The task - Report every line of the records that contains the word "понять".

(Beginning of Data in this exercise)

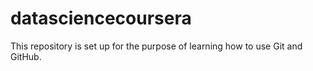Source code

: datasciencecoursera
===================
This repository is set up for the purpose of learning how to use Git and GitHub.
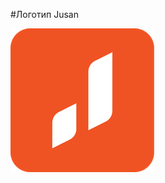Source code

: #Логотип Jusan

![logo jusan](https://github.com/Serik-Dev/jusan-git/blob/new-readme/jusan-logo.png)
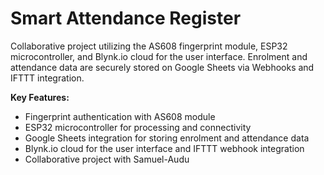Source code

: # Smart Attendance Register

Collaborative project utilizing the AS608 fingerprint module, ESP32 microcontroller, and Blynk.io cloud for the user interface. Enrolment and attendance data are securely stored on Google Sheets via Webhooks and IFTTT integration.

**Key Features:**
- Fingerprint authentication with AS608 module
- ESP32 microcontroller for processing and connectivity
- Google Sheets integration for storing enrolment and attendance data
- Blynk.io cloud for the user interface and IFTTT webhook integration
- Collaborative project with Samuel-Audu
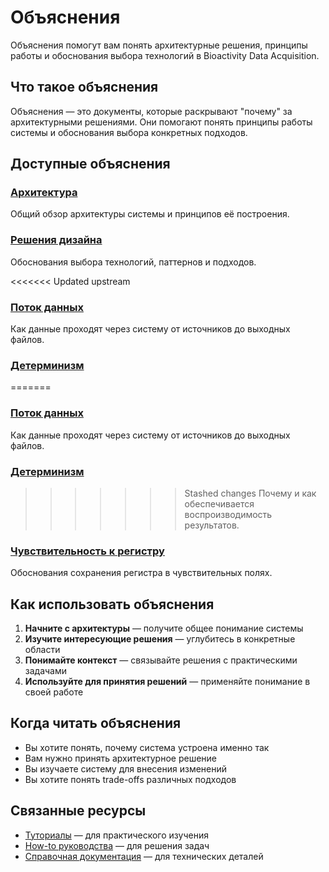 # Объяснения

Объяснения помогут вам понять архитектурные решения, принципы работы и обоснования выбора технологий в Bioactivity Data Acquisition.

## Что такое объяснения

Объяснения — это документы, которые раскрывают "почему" за архитектурными решениями. Они помогают понять принципы работы системы и обоснования выбора конкретных подходов.

## Доступные объяснения

### [Архитектура](architecture.md)
Общий обзор архитектуры системы и принципов её построения.

### [Решения дизайна](design-decisions.md)
Обоснования выбора технологий, паттернов и подходов.

<<<<<<< Updated upstream
### [Поток данных](data-flow.md)
Как данные проходят через систему от источников до выходных файлов.

### [Детерминизм](determinism.md)
=======
### [Поток данных](architecture.md#поток-данных-etl)

Как данные проходят через систему от источников до выходных файлов.

### [Детерминизм](architecture.md#детерминизм)

>>>>>>> Stashed changes
Почему и как обеспечивается воспроизводимость результатов.

### [Чувствительность к регистру](case-sensitivity.md)
Обоснования сохранения регистра в чувствительных полях.

## Как использовать объяснения

1. **Начните с архитектуры** — получите общее понимание системы
2. **Изучите интересующие решения** — углубитесь в конкретные области
3. **Понимайте контекст** — связывайте решения с практическими задачами
4. **Используйте для принятия решений** — применяйте понимание в своей работе

## Когда читать объяснения

- Вы хотите понять, почему система устроена именно так
- Вам нужно принять архитектурное решение
- Вы изучаете систему для внесения изменений
- Вы хотите понять trade-offs различных подходов

## Связанные ресурсы

- [Туториалы](../tutorials/index.md) — для практического изучения
- [How-to руководства](../how-to/index.md) — для решения задач
- [Справочная документация](../reference/index.md) — для технических деталей
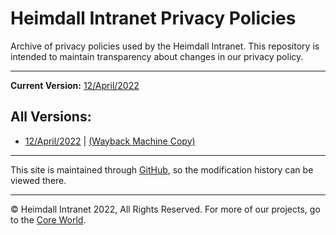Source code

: # Heimdall Intranet Privacy Policies
Archive of privacy policies used by the Heimdall Intranet.
This repository is intended to maintain transparency about changes in our privacy policy.

---

**Current Version:** [12/April/2022](/12-apr-2022)

## All Versions:
- [12/April/2022](/12-apr-2022) | [(Wayback Machine Copy)](https://web.archive.org/web/20220412113554/https://privacy.pks.ai/12-apr-2022)


---
This site is maintained through [GitHub](https://github.com/decoding-the-web/privacy-policies), so the modification history can be viewed there.


---
© Heimdall Intranet 2022, All Rights Reserved. For more of our projects, go to the [Core World](https://core.pks.ai/).
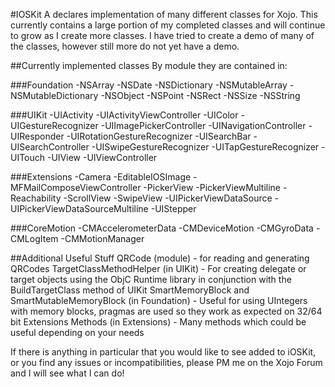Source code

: #IOSKit
A declares implementation of many different classes for Xojo.  This currently contains a large portion of my completed classes and will continue to grow as I create more classes.  I have tried to create a demo of many of the classes, however still more do not yet have a demo.

##Currently implemented classes 
By module they are contained in:

###Foundation
-NSArray
-NSDate
-NSDictionary
-NSMutableArray
-NSMutableDictionary
-NSObject
-NSPoint
-NSRect
-NSSize
-NSString

###UIKit
-UIActivity
-UIActivityViewController
-UIColor
-UIGestureRecognizer
-UIImagePickerController
-UINavigationController
-UIResponder
-UIRotationGestureRecognizer
-UISearchBar
-UISearchController
-UISwipeGestureRecognizer
-UITapGestureRecognizer
-UITouch
-UIView
-UIViewController

###Extensions
-Camera
-EditableIOSImage
-MFMailComposeViewController
-PickerView
-PickerViewMultiline
-Reachability
-ScrollView 
-SwipeView
-UIPickerViewDataSource
-UIPickerViewDataSourceMultiline
-UIStepper

###CoreMotion
-CMAccelerometerData
-CMDeviceMotion
-CMGyroData
-CMLogItem
-CMMotionManager

##Additional Useful Stuff
QRCode (module) - for reading and generating QRCodes
TargetClassMethodHelper (in UIKit) - For creating delegate or target objects using the ObjC Runtime library in conjunction with the BuildTargetClass method of UIKit
SmartMemoryBlock and SmartMutableMemoryBlock (in Foundation) - Useful for using UIntegers with memory blocks, pragmas are used so they work as expected on 32/64 bit
Extensions Methods (in Extensions) - Many methods which could be useful depending on your needs


If there is anything in particular that you would like to see added to iOSKit, or you find any issues or incompatibilities, please PM me on the Xojo Forum and I will see what I can do!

(End of Data in this exercise)

Solution -
Объяснения помогут вам понять архитектурные решения, принципы работы и обоснования выбора технологий в Bioactivity Data Acquisition.
Объяснения — это документы, которые раскрывают "почему" за архитектурными решениями. Они помогают понять принципы работы системы и обоснования выбора конкретных подходов.
- Вы хотите понять, почему система устроена именно так
- Вы хотите понять trade-offs различных подходов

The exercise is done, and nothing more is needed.